- Exercise -
Return each line from the rows below that includes the word "DECISÃO".

Stored data entries
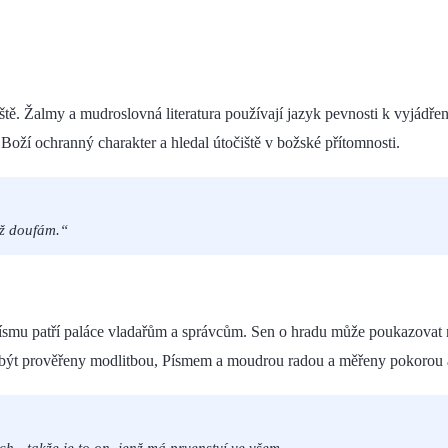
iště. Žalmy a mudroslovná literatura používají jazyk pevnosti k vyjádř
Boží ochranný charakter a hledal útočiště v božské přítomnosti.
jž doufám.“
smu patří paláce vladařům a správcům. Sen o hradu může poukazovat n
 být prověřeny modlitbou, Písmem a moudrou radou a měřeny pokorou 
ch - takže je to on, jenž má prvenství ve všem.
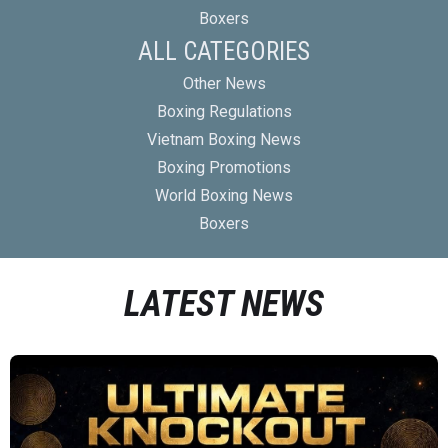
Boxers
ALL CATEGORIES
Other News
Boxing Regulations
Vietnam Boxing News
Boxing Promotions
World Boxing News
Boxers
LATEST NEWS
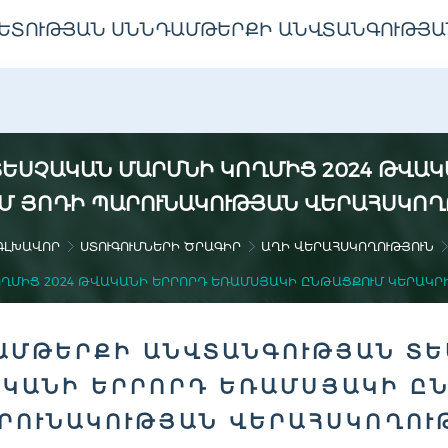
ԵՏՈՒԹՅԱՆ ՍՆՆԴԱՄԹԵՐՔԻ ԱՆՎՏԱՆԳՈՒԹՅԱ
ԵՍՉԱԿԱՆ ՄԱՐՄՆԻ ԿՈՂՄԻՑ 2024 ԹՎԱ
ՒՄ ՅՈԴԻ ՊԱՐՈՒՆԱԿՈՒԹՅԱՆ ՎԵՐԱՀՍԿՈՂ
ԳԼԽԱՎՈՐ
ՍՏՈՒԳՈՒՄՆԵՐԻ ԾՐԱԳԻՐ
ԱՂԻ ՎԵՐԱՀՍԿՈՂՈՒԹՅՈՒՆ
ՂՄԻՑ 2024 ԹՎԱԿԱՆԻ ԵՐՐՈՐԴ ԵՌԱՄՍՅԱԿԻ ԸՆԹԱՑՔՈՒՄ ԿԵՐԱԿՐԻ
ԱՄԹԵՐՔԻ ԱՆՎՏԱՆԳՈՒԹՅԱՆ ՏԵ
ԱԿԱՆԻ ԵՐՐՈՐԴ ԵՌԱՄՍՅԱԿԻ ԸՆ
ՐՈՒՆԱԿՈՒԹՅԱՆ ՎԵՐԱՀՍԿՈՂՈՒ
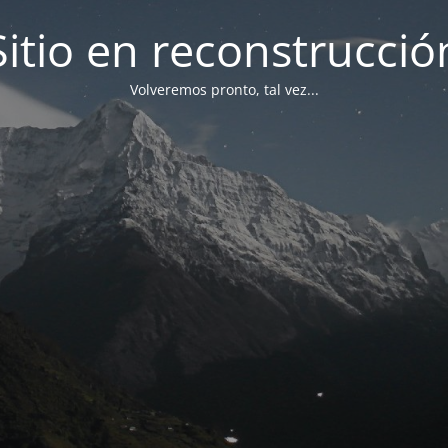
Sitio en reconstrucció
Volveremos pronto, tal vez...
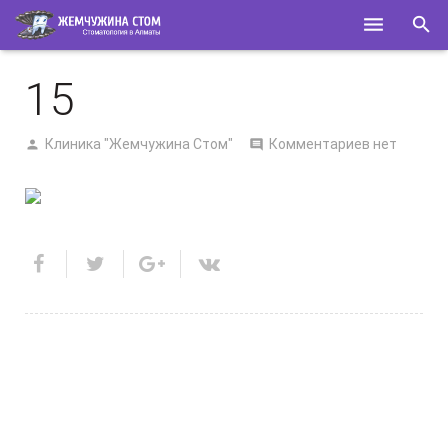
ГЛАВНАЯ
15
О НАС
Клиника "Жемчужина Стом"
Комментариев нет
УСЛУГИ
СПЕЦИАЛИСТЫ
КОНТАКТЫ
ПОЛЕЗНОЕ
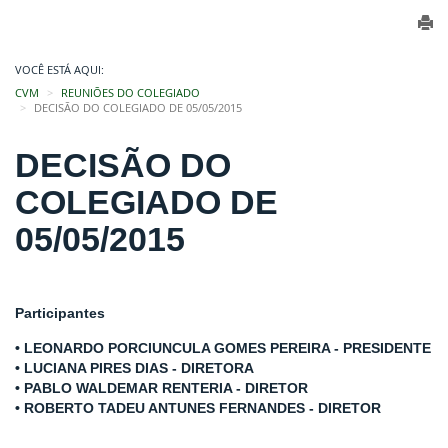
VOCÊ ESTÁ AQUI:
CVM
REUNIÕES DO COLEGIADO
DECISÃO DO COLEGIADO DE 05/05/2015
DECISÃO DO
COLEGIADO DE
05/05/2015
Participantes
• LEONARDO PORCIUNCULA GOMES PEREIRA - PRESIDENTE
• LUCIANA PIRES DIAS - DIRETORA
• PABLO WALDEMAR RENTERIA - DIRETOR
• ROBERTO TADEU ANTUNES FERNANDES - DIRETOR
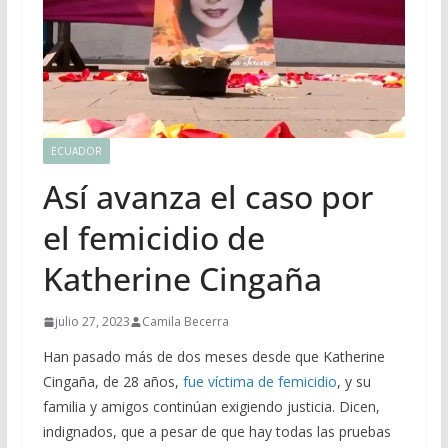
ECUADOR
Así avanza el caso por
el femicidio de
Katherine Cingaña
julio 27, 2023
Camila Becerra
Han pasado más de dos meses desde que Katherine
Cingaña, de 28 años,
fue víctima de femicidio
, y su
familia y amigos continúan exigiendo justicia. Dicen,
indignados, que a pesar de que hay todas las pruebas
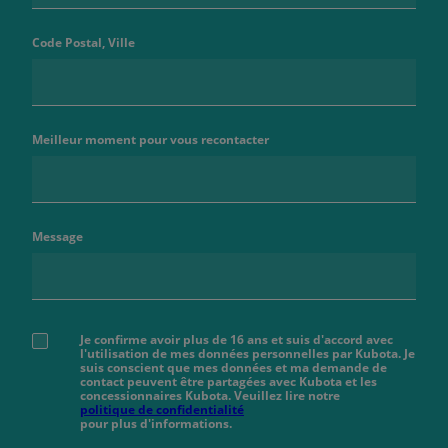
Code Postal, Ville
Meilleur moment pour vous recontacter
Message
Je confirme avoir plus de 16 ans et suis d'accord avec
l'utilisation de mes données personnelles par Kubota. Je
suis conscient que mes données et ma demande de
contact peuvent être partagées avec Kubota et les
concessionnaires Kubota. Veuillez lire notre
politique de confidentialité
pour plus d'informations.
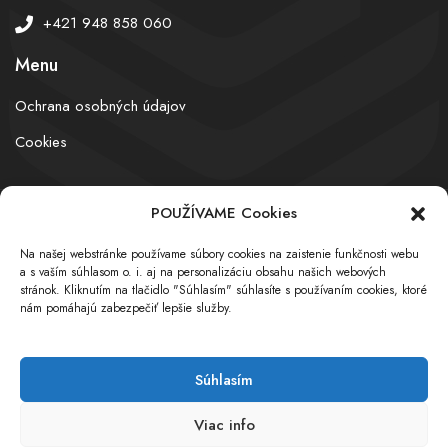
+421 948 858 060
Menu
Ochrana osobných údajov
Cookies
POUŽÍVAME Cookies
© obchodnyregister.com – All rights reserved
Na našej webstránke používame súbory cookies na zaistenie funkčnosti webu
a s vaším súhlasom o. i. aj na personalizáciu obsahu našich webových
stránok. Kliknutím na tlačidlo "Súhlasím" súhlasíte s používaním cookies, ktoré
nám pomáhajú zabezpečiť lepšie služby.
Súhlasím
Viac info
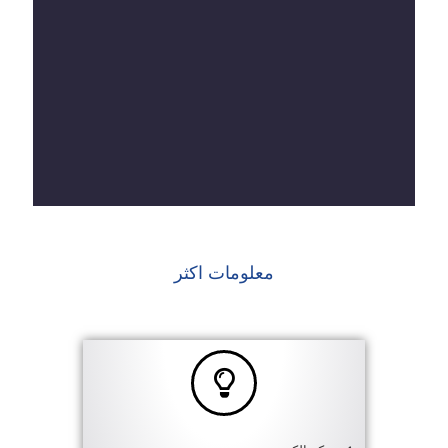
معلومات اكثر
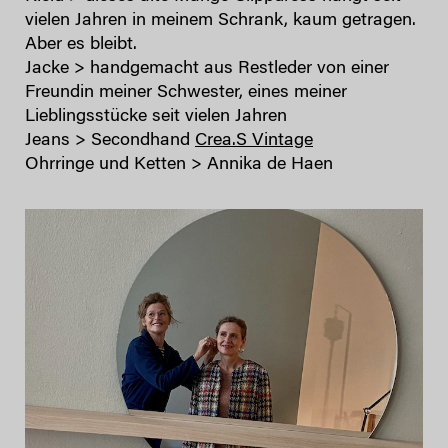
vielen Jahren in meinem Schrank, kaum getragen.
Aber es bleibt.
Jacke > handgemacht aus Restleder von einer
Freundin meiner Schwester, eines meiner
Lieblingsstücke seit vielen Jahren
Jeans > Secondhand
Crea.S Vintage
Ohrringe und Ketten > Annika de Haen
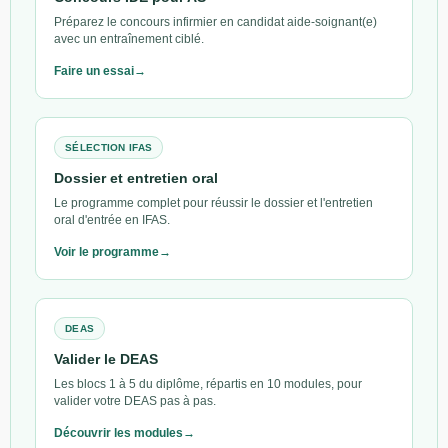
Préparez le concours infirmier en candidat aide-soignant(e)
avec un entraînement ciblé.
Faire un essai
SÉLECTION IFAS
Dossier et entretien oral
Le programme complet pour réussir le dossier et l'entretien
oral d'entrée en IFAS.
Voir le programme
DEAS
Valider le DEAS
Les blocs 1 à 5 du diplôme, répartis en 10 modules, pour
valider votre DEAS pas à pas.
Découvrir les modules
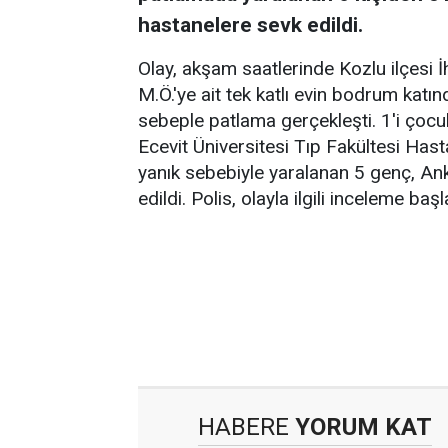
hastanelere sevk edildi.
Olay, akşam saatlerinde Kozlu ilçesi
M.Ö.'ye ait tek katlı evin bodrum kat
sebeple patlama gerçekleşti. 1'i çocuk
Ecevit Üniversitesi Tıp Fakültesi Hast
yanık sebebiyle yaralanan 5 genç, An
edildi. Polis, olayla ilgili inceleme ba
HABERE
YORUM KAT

- Exercise answer -
DECISÃO DO COLEGIADO DE 05/05/2015
DECISÃO DO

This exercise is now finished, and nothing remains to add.